The early stages of workers’ compensation can be chaotic. Injuries can require immediate medical assistance, and even less dramatic cases require several different parties to communicate with one another. The process can be overwhelming for both employees and employers since both parties prefer to avoid situations like these in the first place.
One crucial part of workers’ compensation that is often lost in this chaos is the creation of a policy for returning to work. So much attention is devoted to minimizing employer liability at the time of the original incident that employers fail to pay attention to the healing process. This is a mistake because getting an employee back to work with safe accommodations is in the best interest of all parties involved.
So, look at the tips we’ve gathered below for handling an employee’s return to work after initial workers’ compensation processes. It might just make your employees and your lawyers a little happier.
6 Return To Work Best Practices
The Return to Work Discussion Needs to Begin Early
Supervisors should contact an injured or ill employee as soon as possible and convey that they are invested in the employee’s health and that your business is committed to getting them back into working conditions as soon as possible with proper accommodations. This allays employee anxiety about being accepted back at work and sets expectations about what returning to work will look like later.
Communicate with Physicians
You’ll need to obtain professional recommendations about when the employee can return to work and with what restrictions. In order to provide this, physicians need to have a good picture of what an employee’s duties are. Communicating with physicians will also help you know if additional medical oversight is required, or if there is reason to suspect fraud. It’s also a good idea to have the medical professional tell you what the employee can do opposed to what the employee can’t do.
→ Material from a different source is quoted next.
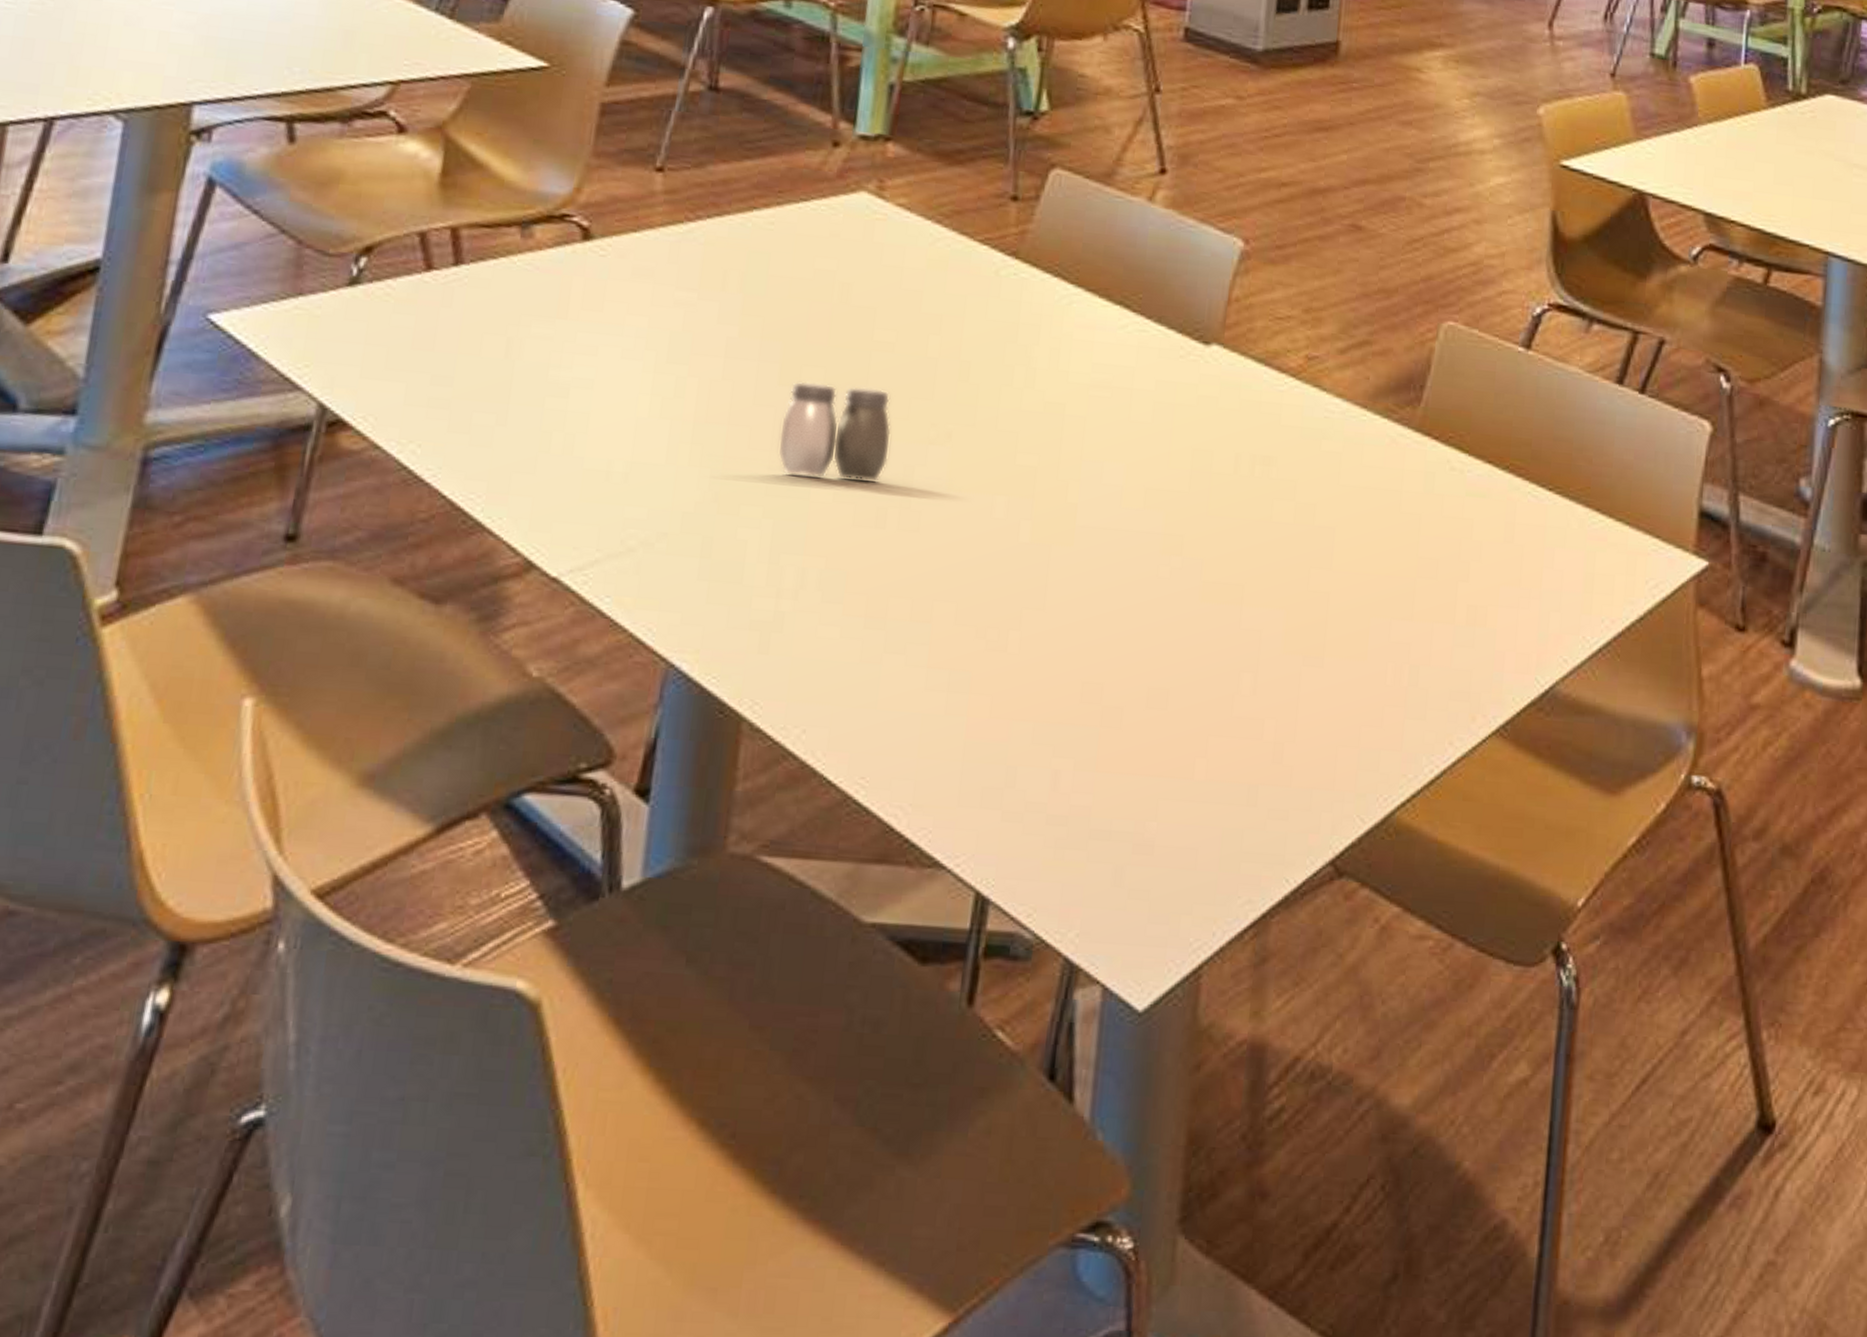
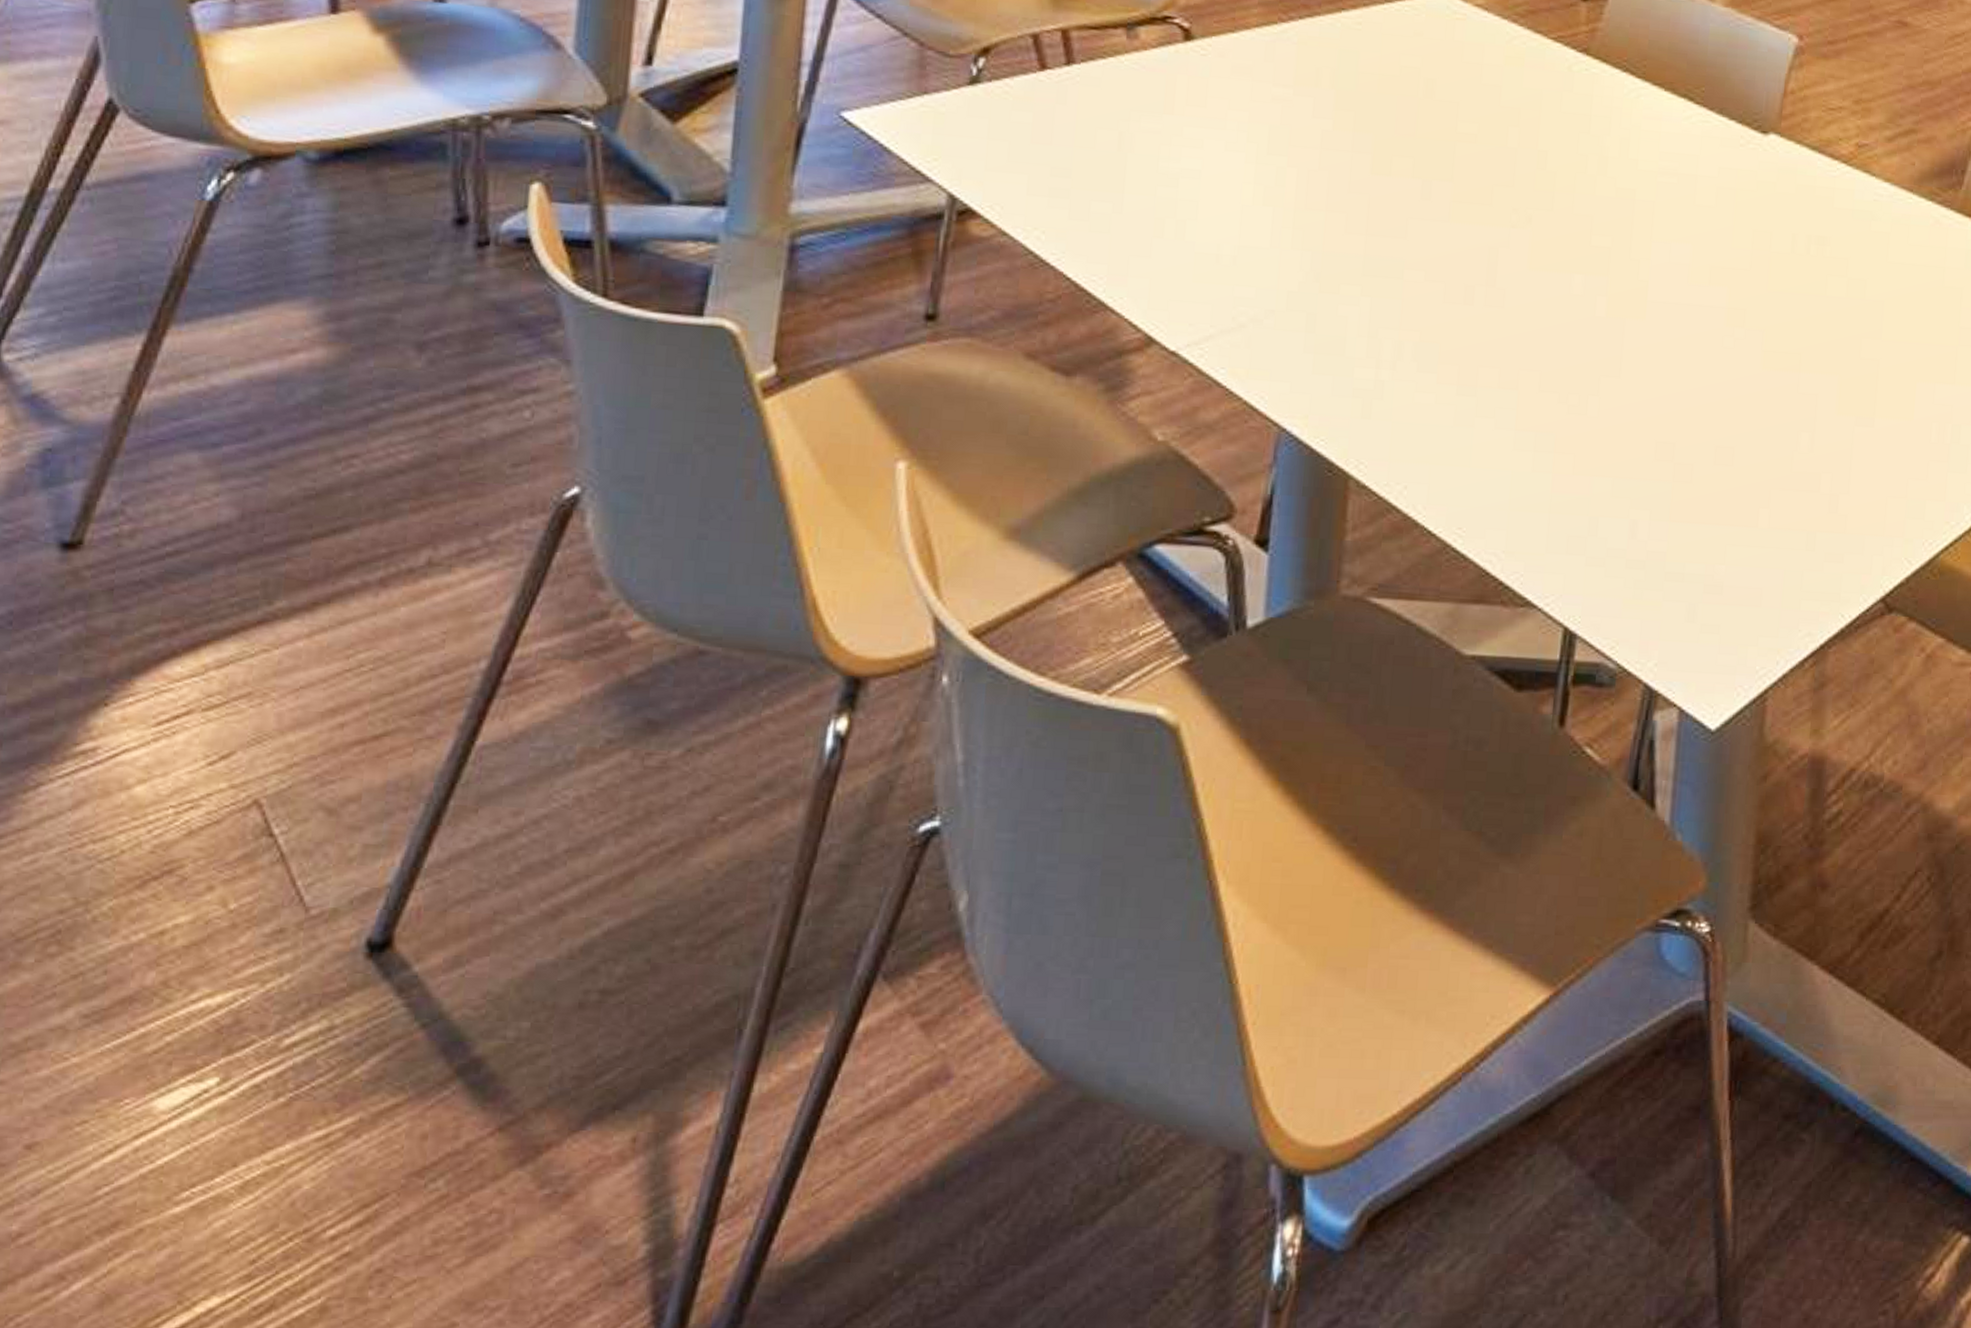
salt and pepper shaker: present [778,380,891,483] -> none [1372,170,1476,263]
Regularly Keep in Touch with Employees Before Their Return
It’s important during times like these to maintain a positive relationship between employer and employee. Regularly speaking with an employee will also keep you up-to-date on their healing process and help them adjust to work dynamics upon their return.
Make an Inventory of the Employee’s Physical Demands
This should help you identify which accommodations might be most beneficial for the employee. Consult with employees in similar roles, too, since they might be aware of job demands that you are not.
There are many ways employees can contribute to your business even if they’re not in the physical condition they were before an injury or illness. Consider allowing an employee to telecommute or work on a modified schedule. You’ll want to keep them in the same role and team as much as possible, but it might be appropriate to swap employee roles for a brief time. This could have the unintended benefit of cross-training your employees.
Address the Cause of the Incident
Obvious? Perhaps, but before you let the employee return to their full duties, you want to be confident that the risk of a repeat incident is minimized. If the incident occurred because safety procedures weren’t being followed, make sure that employees are following safety procedures hereafter. If equipment malfunctioned, replace it. If additional equipment needs to be purchased, consider the investment and how it may impact the injured employee.